**Work to complete**
Pick up the forum answer about factoring numbers with SSE and keep writing it from its last line.

**Document excerpt**
§
Below is the first draft of the above. Optimizations included

Make the cyclic counter merge unconditional (avoid a branch).
Obtain ILP by unrolling loop by a factor of 15, increasing stride to 30.
- Inspired by your optimization.
- 30 seems to be a sweet spot, as it removes multiples of 2, 3, and 5 for free.
- Primes between 5 and 15 may have several multiples in one stride, so put several copies at varied phase in the vector.
Factor out remove_factor.
Change conditional, unpredictable remove_factor calls to non-branching array writes.
Fully unroll final loop with remove_factor call and make sure the function is always inlined.
- Eliminate the final unrolled iteration as there is always a multiple of 7 among the candidates.
Add another vector containing all the remaining primes that are small enough.
Make more space by adding a bias to the counters, and add yet another vector. Now there are only six more primes that could possibly be filtered without bumping up to 16 bits, and I've also run out of registers: the loop needs 3 prime vectors, 3 modulus vectors, 8 constants to search for, and one constant each to increment by and to do the range check. That makes 16.
- The gain is minimal (but positive) in this application, but the original purpose of this technique was to filter primes for the sieve in the other answer. So stay tuned…

Readable version:

/*
 *  factorize_sse.cpp
 *  Filter out multiples of the first 17 primes while factorizing a number.
 *
 *  Created by David Krauss on 10/14/10.
 *
 */

#include <cmath>
#include <sstream>
#include <iostream>
#include <xmmintrin.h>
using namespace std;

int main( int argc, char *argv[] ) {
    unsigned long n;

    if ( argc != 2
        || ( istringstream( argv[1] ) >> n >> ws ).rdstate() != ios::eofbit ) {
        cerr << "Usage: " << argv[0] << " <number>\n";
        return 1;
    }

    int primes[] = { 2, 3, 5, 7, 11, 13, 17, 19, 23, 29, 31, 37, 41, 43, 47, 53, 59 };
    for ( int *p = primes; p < primes + sizeof primes/sizeof *primes; ++ p ) {
        while ( n % * p == 0 ) {
            n /= * p;
            cout << * p << " ";
        }
    }

    if ( n != 1 ) {
        __m128i       mod   = _mm_set_epi8( 1, 2, 3,  5,  6,  8,  9, 11, 14, 15, 18, 20, 21, 23, 26, 29 );
        __m128i const prime = _mm_set_epi8( 3, 5, 7, 11, 13, 17, 19, 23, 29, 31, 37, 41, 43, 47, 53, 59 ),
                      one = _mm_set1_epi8( 1 );

        for ( unsigned long factor = 1, limit = sqrtl( n ); factor < limit; ) {
            factor += 2;
            __m128i mask = _mm_cmpeq_epi8( mod, one ); // residual going to zero?
            mod = _mm_sub_epi8( mod, one ); // update other residuals
            if ( _mm_movemask_epi8( mask ) ) {
                mask = _mm_and_si128( mask, prime ); // reset cycle if going to zero
                mod = _mm_or_si128( mask, mod ); // combine reset into zeroed position

            } else while ( n % factor == 0 ) {
                n /= factor;
                cout << factor << " ";
                if ( n == 1 ) goto done;
            }
        }
        cout << n;
    }
done:
    cout << endl;
}

Folsom answered 15/10, 2010 at 11:53 Comment(5)
§
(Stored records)
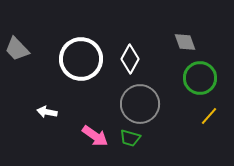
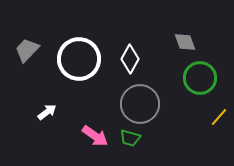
gray trapezoid: moved 10 px right, 1 px down; rotated 88 degrees clockwise
white circle: moved 2 px left
white arrow: rotated 132 degrees clockwise
yellow line: moved 10 px right, 1 px down
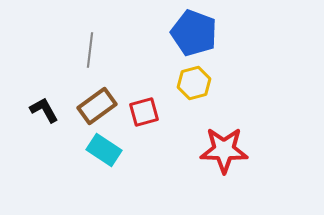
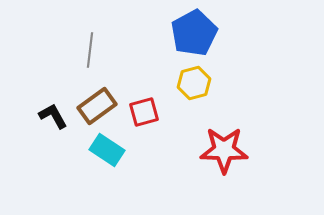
blue pentagon: rotated 24 degrees clockwise
black L-shape: moved 9 px right, 6 px down
cyan rectangle: moved 3 px right
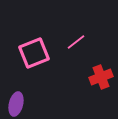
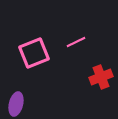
pink line: rotated 12 degrees clockwise
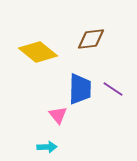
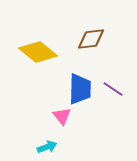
pink triangle: moved 4 px right, 1 px down
cyan arrow: rotated 18 degrees counterclockwise
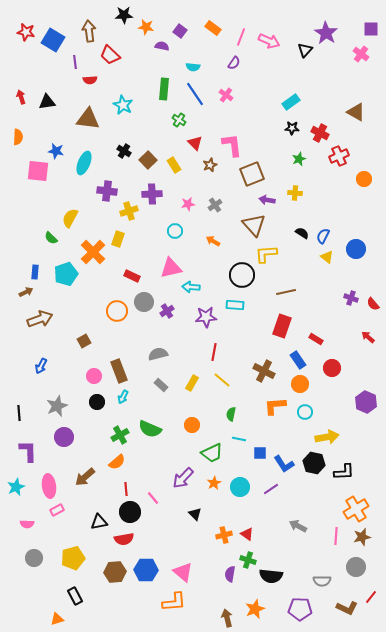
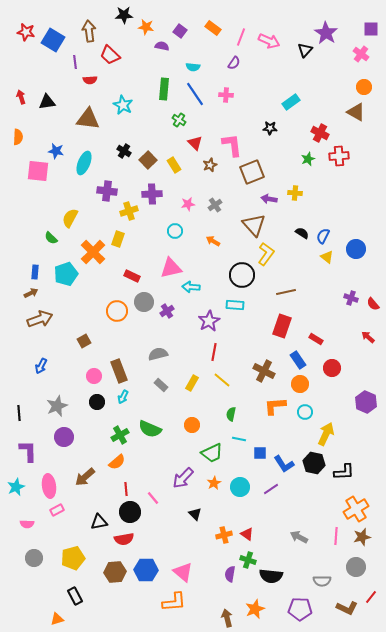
pink cross at (226, 95): rotated 32 degrees counterclockwise
black star at (292, 128): moved 22 px left
red cross at (339, 156): rotated 18 degrees clockwise
green star at (299, 159): moved 9 px right
brown square at (252, 174): moved 2 px up
orange circle at (364, 179): moved 92 px up
purple arrow at (267, 200): moved 2 px right, 1 px up
yellow L-shape at (266, 254): rotated 130 degrees clockwise
brown arrow at (26, 292): moved 5 px right, 1 px down
purple star at (206, 317): moved 3 px right, 4 px down; rotated 25 degrees counterclockwise
yellow arrow at (327, 437): moved 1 px left, 3 px up; rotated 55 degrees counterclockwise
gray arrow at (298, 526): moved 1 px right, 11 px down
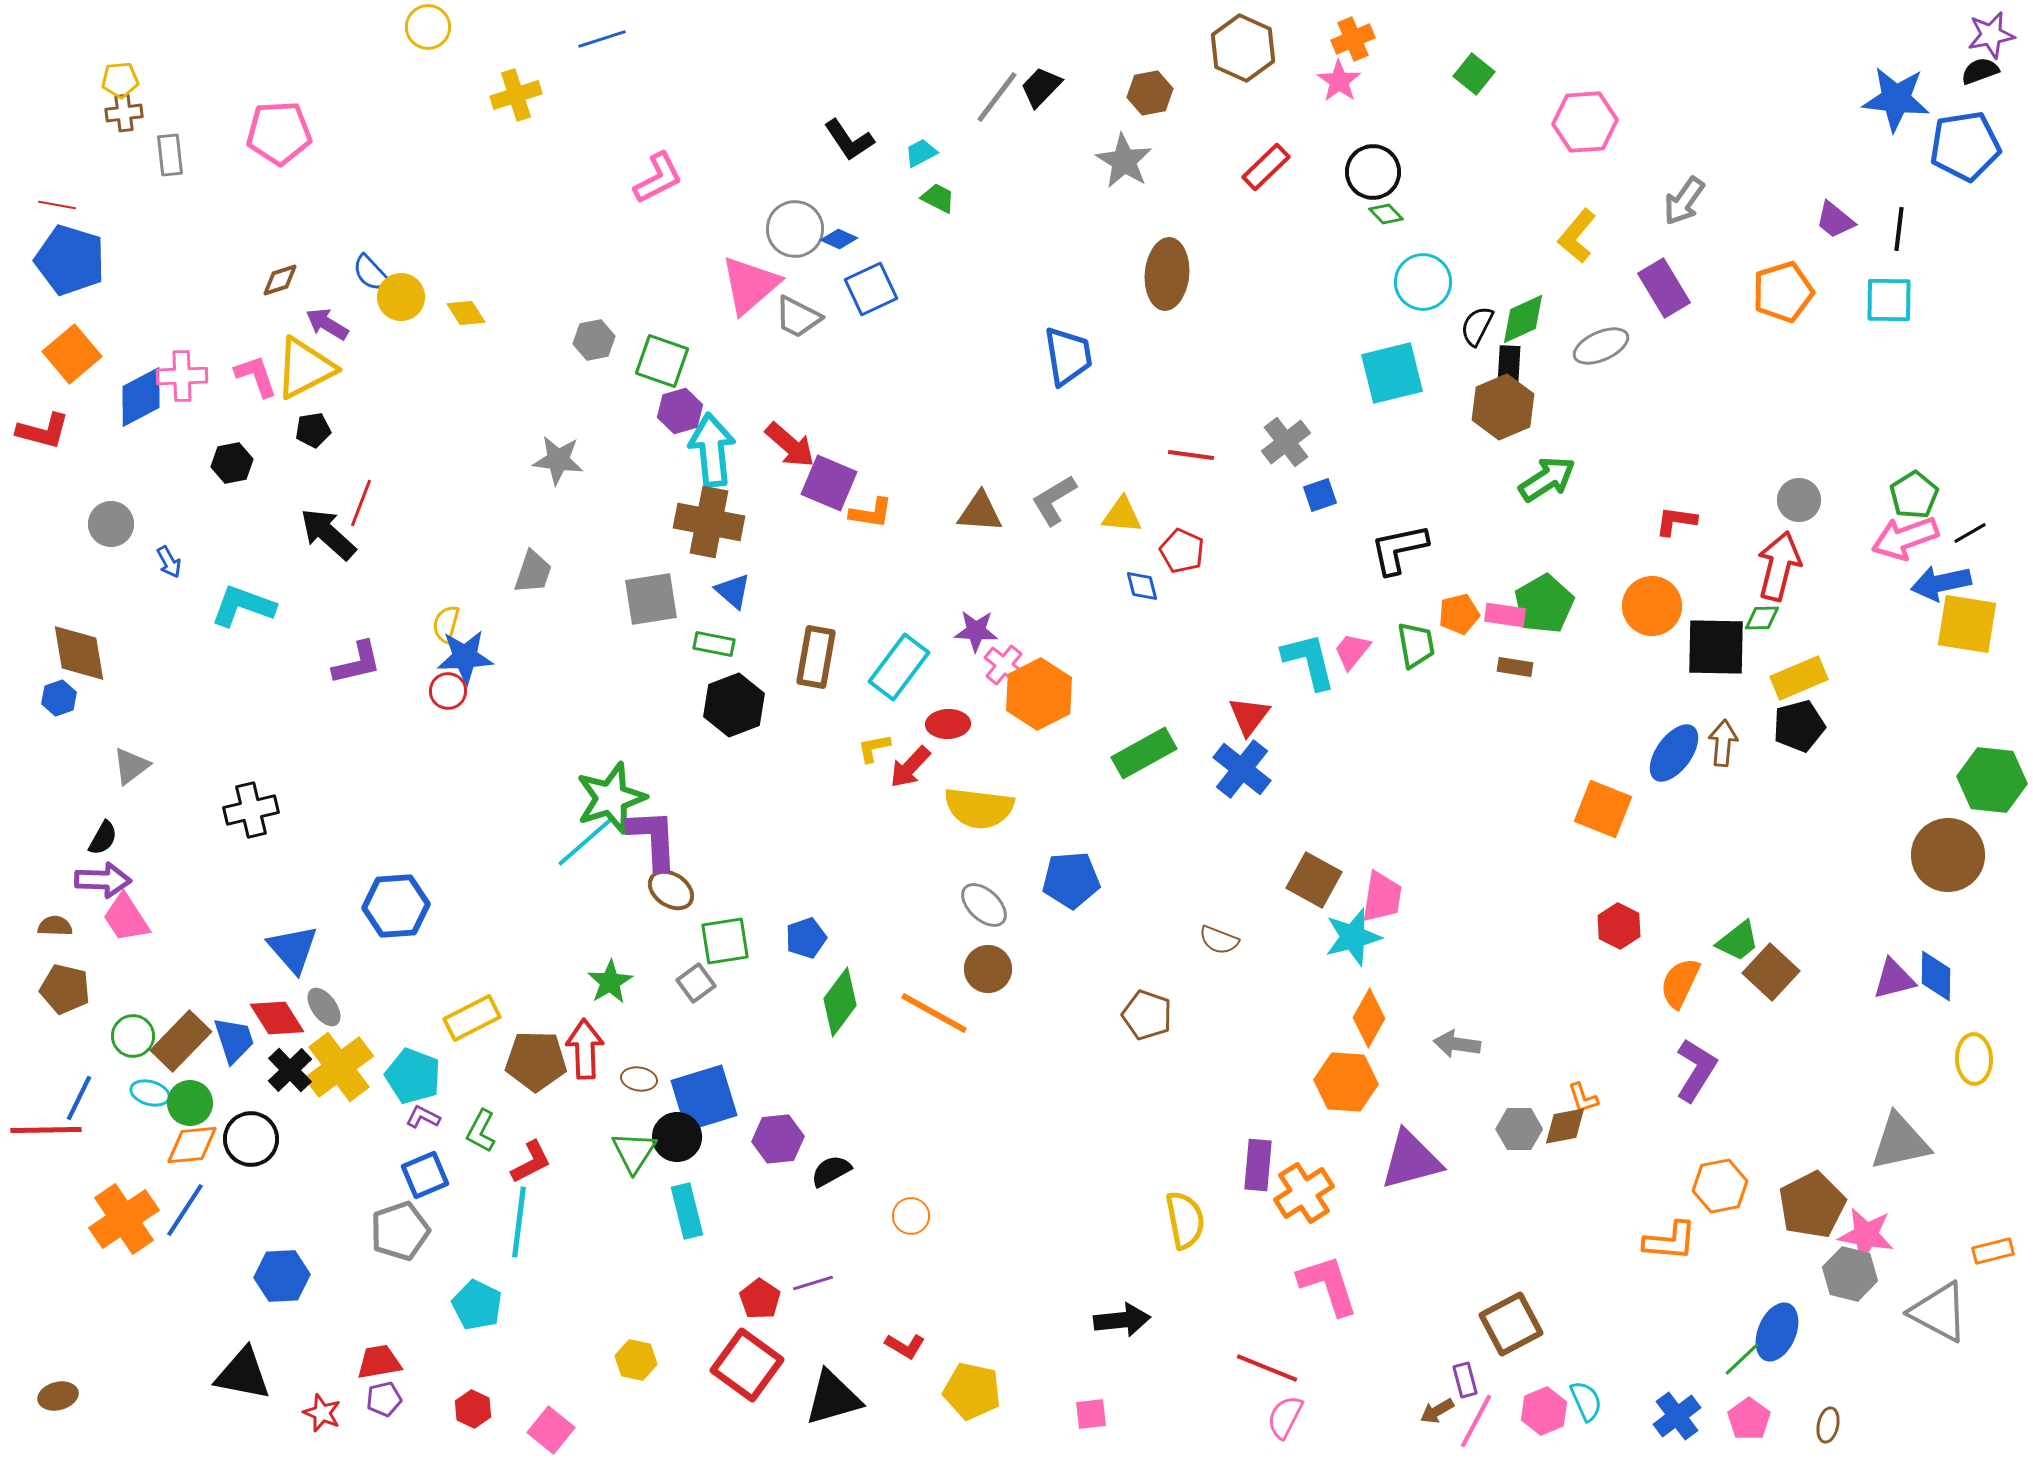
§
**The result**
I don't think I'll give this particular version the checkmark, baring a revolutionary performance improvement, but I did give it a plus one vote for the extra effort and hope others do the same! – Taritariff 15/10, 2010 at 17:31

@Michael: Updated with micro-optimizations. Now 25% faster… I'd put the upper bound on remaining possible gains around 10% compounded. – Folsom 16/10, 2010 at 15:58

@Michael: Updated again. I underestimated the remaining improvement (positive jinx, I guess)… I've cut another 3 seconds off, which is 16% compound or 38% less time than your program. That is, close to twice as fast. Also PGO got me down to 14.5 sec once but I can't seem to reproduce it. – Folsom 16/10, 2010 at 22:5

It's very possible that a stride of 42 (2*3*7), producing up to 10 candidates from a pool of 12, would be slightly faster, but I'll leave that as an exercise to the reader. (Hint: It could only filter out primes up to 37.) – Folsom 16/10, 2010 at 23:14

@Michael: Updated again with more primes, cutting another 1.5 sec off the runtime. I haven't run it through the profiler, but I suspect there could be a further gain by balancing the OR operations between the integer and vector ALUs. – Folsom 17/10, 2010 at 18:8

Fermat's factorization method is simple and quick for finding pairs of large prime factors as long as you stop it before it goes too far and becomes slow. However, in my tests on random numbers such cases have been too rare to see any improvement.

...without using a probabalistic approach (e.g., Miller-Rabin) for determining primality

With uniform distribution, 75% of your inputs are going to need a billion loop iterations, so it's worth spending a million operations on less deterministic techniques first even if you get an inconclusive answer and have to revert back to trial division.

I've found the Brent variation of Pollard's Rho Method to be very good, though more complicated to code and understand. The best example I've seen is from this forum discussion. The method relies on luck, but helps often enough to be worthwhile.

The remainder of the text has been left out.